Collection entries
***
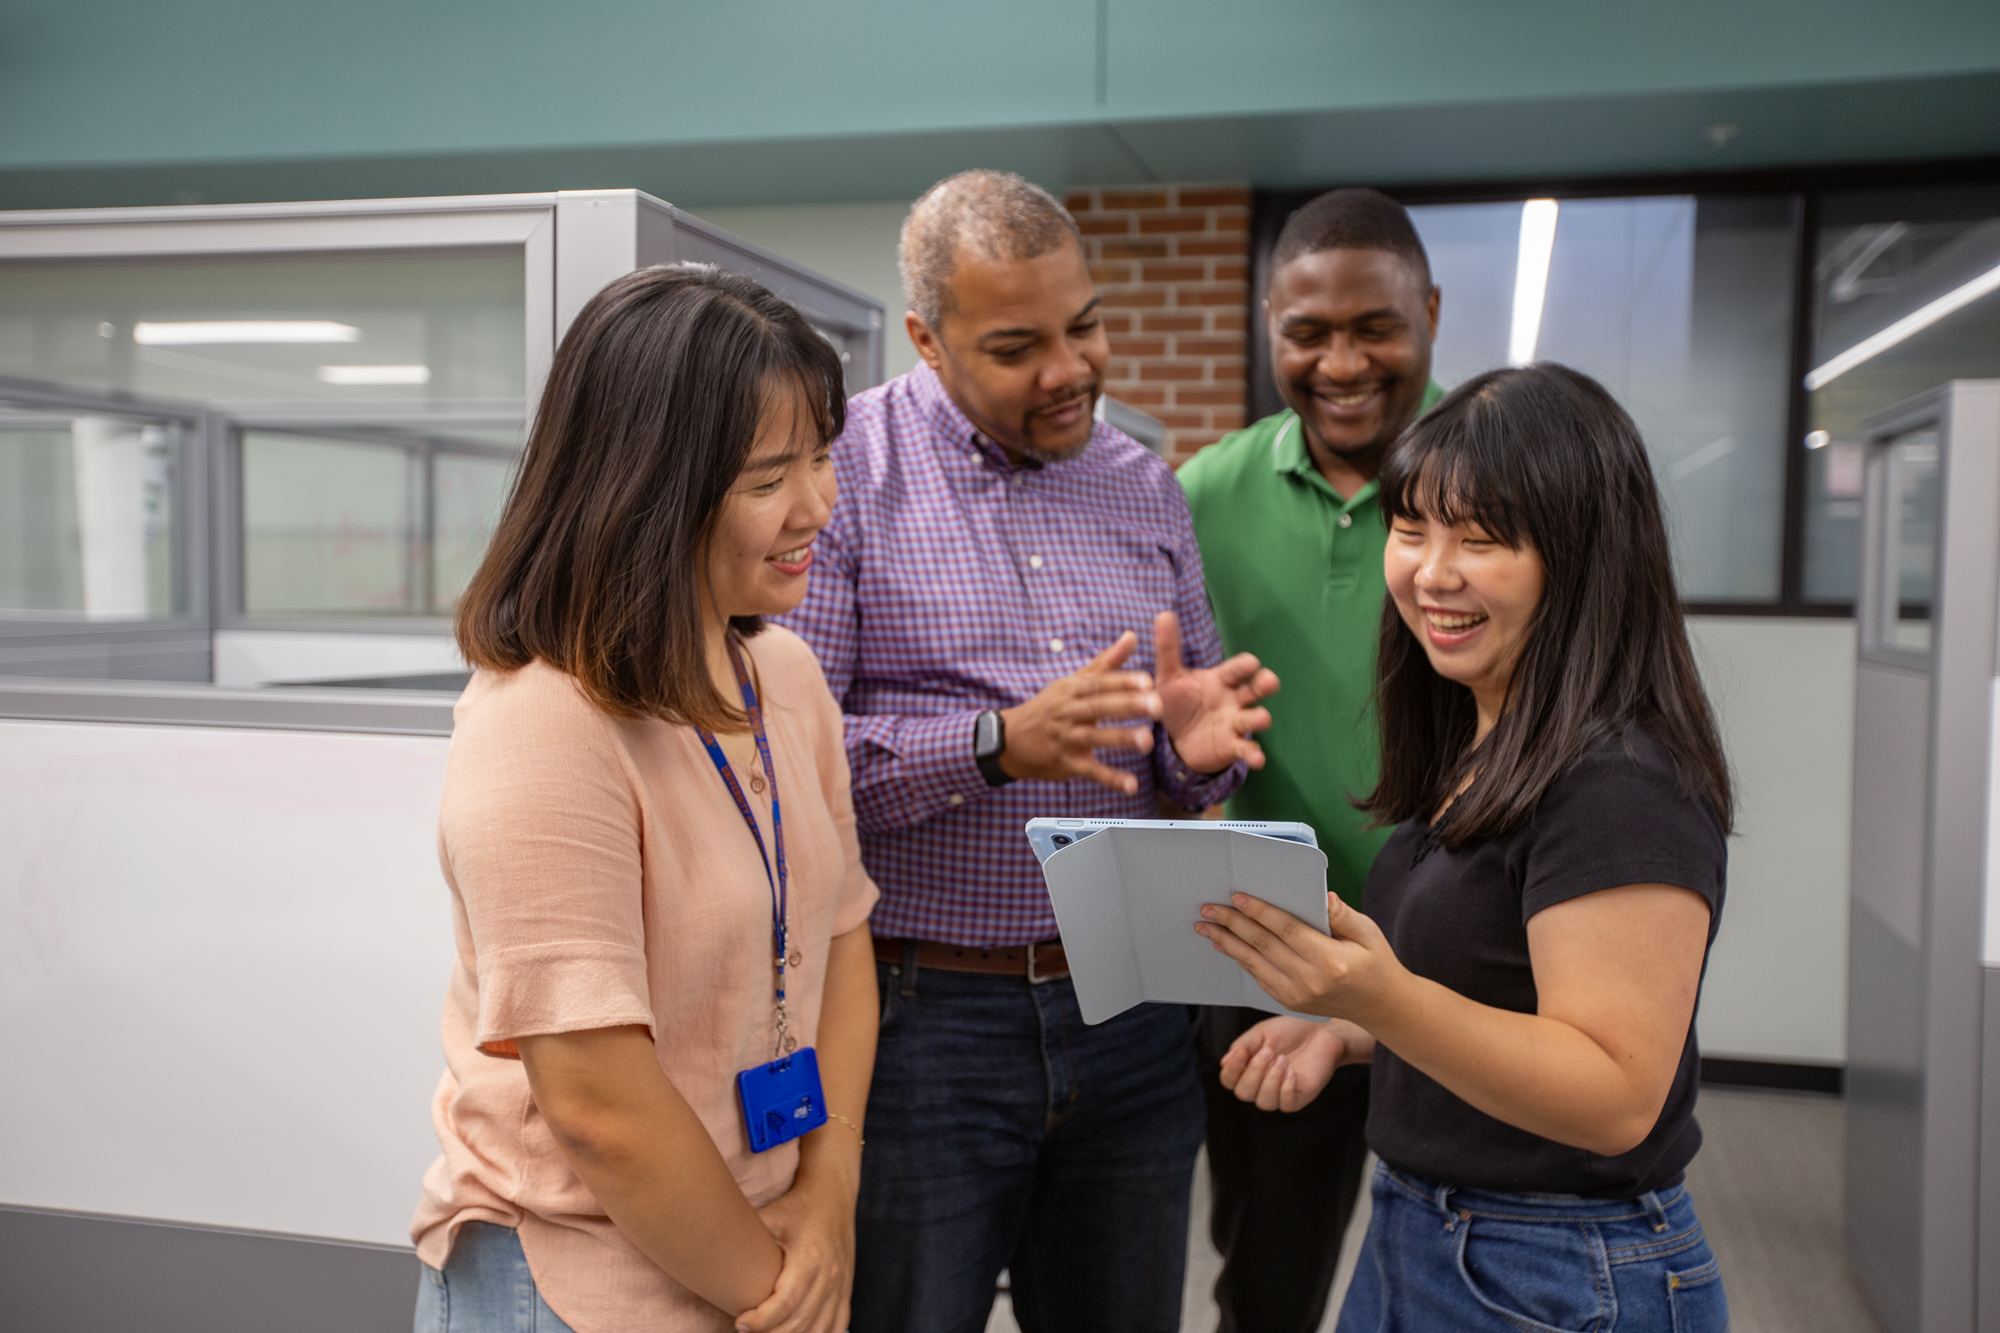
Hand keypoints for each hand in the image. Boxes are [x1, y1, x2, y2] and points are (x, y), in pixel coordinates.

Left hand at [735, 1174, 855, 1332]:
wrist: (833, 1195)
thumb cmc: (798, 1207)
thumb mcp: (771, 1216)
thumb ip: (748, 1238)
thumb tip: (711, 1252)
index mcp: (810, 1257)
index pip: (786, 1301)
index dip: (762, 1320)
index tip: (740, 1322)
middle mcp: (829, 1275)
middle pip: (799, 1321)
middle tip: (744, 1329)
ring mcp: (840, 1286)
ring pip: (818, 1329)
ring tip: (766, 1332)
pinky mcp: (845, 1290)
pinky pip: (836, 1325)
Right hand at [1000, 633, 1162, 793]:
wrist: (1011, 739)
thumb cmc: (1051, 707)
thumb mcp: (1074, 681)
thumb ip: (1107, 662)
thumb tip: (1133, 635)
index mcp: (1071, 690)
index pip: (1099, 683)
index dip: (1123, 682)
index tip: (1148, 680)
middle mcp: (1067, 712)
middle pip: (1098, 707)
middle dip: (1127, 706)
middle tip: (1157, 706)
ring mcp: (1065, 738)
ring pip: (1094, 737)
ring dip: (1120, 739)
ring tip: (1147, 742)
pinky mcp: (1066, 763)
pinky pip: (1090, 771)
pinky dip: (1110, 778)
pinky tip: (1131, 784)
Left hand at [1153, 611, 1278, 775]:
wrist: (1176, 738)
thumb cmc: (1178, 701)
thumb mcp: (1169, 676)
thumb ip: (1168, 649)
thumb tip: (1164, 613)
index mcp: (1220, 680)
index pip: (1236, 670)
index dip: (1245, 667)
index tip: (1252, 663)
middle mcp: (1233, 700)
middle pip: (1254, 690)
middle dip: (1264, 685)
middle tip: (1269, 681)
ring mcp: (1235, 723)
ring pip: (1253, 718)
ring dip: (1259, 718)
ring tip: (1262, 718)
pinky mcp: (1232, 746)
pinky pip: (1246, 749)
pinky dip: (1253, 754)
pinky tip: (1257, 759)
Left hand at [1196, 892, 1401, 1022]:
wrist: (1381, 1007)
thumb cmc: (1376, 963)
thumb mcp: (1369, 933)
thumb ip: (1343, 915)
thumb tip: (1322, 896)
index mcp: (1330, 960)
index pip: (1286, 929)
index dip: (1259, 912)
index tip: (1237, 897)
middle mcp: (1310, 980)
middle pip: (1263, 945)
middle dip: (1232, 924)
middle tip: (1208, 908)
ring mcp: (1297, 995)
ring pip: (1254, 963)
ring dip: (1227, 942)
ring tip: (1206, 927)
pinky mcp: (1290, 1002)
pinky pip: (1259, 977)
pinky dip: (1240, 960)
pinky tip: (1225, 946)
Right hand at [1219, 1016, 1374, 1112]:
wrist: (1321, 1030)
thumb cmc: (1291, 1030)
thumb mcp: (1262, 1032)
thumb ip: (1243, 1045)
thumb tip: (1225, 1062)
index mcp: (1248, 1069)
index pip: (1229, 1080)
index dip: (1231, 1071)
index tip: (1240, 1053)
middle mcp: (1261, 1085)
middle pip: (1244, 1094)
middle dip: (1254, 1072)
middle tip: (1269, 1051)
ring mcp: (1280, 1093)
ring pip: (1264, 1102)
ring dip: (1271, 1080)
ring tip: (1283, 1059)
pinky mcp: (1300, 1097)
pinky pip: (1287, 1105)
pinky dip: (1287, 1089)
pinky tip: (1293, 1072)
***
Set down each record above exactly as it stands and leave out all pictures.

• **EXPECTED OUTPUT**
Hand keypoints for each hand in the image. Boxes are [x1, y1, x2, y2] and points are (x, y), in pixel coordinates.

Left hand at [735, 1174, 855, 1332]:
wrist: (833, 1195)
thumb cmc: (798, 1207)
thumb mcp: (771, 1216)
thumb ip: (748, 1238)
thumb tip: (711, 1252)
index mcp: (810, 1257)
index pip: (786, 1301)
index dip: (762, 1320)
index tip: (740, 1322)
middle mcp: (829, 1275)
middle pip: (799, 1321)
middle tip: (744, 1329)
ring mcp: (840, 1286)
ring pip: (818, 1329)
ring tip: (766, 1332)
pinky mcp: (845, 1290)
pinky pip: (836, 1325)
Right hand at [1000, 633, 1162, 793]:
wrist: (1011, 739)
thumb cmc: (1051, 707)
thumb mcp: (1074, 681)
thumb ip: (1107, 662)
thumb tip: (1133, 635)
index mcp: (1071, 690)
index pip: (1099, 683)
index dip: (1123, 682)
index tip: (1148, 680)
middle mcp: (1067, 712)
middle pip: (1098, 707)
middle dip: (1127, 706)
middle tip: (1157, 706)
ring mcp: (1065, 738)
ring pip: (1094, 737)
ring dip: (1120, 739)
ring tip: (1147, 742)
pinky mcp: (1066, 763)
pinky pip: (1090, 771)
pinky dip: (1110, 778)
pinky tip: (1131, 784)
Left hand at [1153, 611, 1278, 775]:
wrist: (1176, 738)
thumb cmc: (1178, 701)
thumb mcp: (1169, 676)
thumb ip: (1168, 649)
thumb tip: (1164, 613)
index mcp: (1220, 680)
index pip: (1236, 670)
index dip: (1245, 667)
index tip: (1252, 663)
middle mcp: (1233, 700)
middle pip: (1254, 690)
middle dip: (1264, 685)
middle tip: (1269, 681)
ring mcp: (1235, 723)
ring pip: (1253, 718)
ring dip: (1259, 718)
ring tip: (1262, 718)
pinky mcp: (1232, 746)
pinky pip: (1246, 749)
pinky dip: (1253, 754)
pinky tip: (1257, 759)
Left hand at [1196, 892, 1401, 1022]:
wrist: (1381, 1007)
thumb cmc: (1376, 963)
thumb mcp: (1369, 933)
thumb ip: (1343, 915)
thumb tip: (1322, 896)
index mcp: (1330, 960)
index pip: (1286, 929)
index dip: (1259, 912)
index tip: (1237, 897)
middle mcp: (1310, 980)
middle pip: (1263, 945)
middle dip: (1232, 924)
middle tip: (1208, 908)
ring mcp: (1297, 995)
ring pip: (1254, 963)
ring dip: (1227, 942)
ring tip: (1206, 927)
pinky mcp: (1290, 1002)
pinky pip: (1259, 977)
pinky dip: (1240, 960)
pinky tip: (1225, 946)
Right hand at [1219, 1016, 1374, 1112]:
wrist: (1321, 1030)
thumb cmc: (1291, 1030)
thumb mcp: (1262, 1032)
thumb ip: (1243, 1045)
thumb tip: (1225, 1062)
index mcp: (1248, 1069)
index pip: (1229, 1080)
index dip: (1231, 1071)
index tip: (1240, 1053)
middle mcp: (1261, 1085)
middle pip: (1244, 1094)
middle dip: (1254, 1072)
middle tip: (1269, 1051)
ring mcp: (1280, 1093)
ring pip: (1264, 1102)
ring dip: (1271, 1080)
ring tip: (1283, 1059)
pinky mcp: (1300, 1097)
pinky pip: (1287, 1105)
pinky dip: (1287, 1089)
pinky tip: (1293, 1072)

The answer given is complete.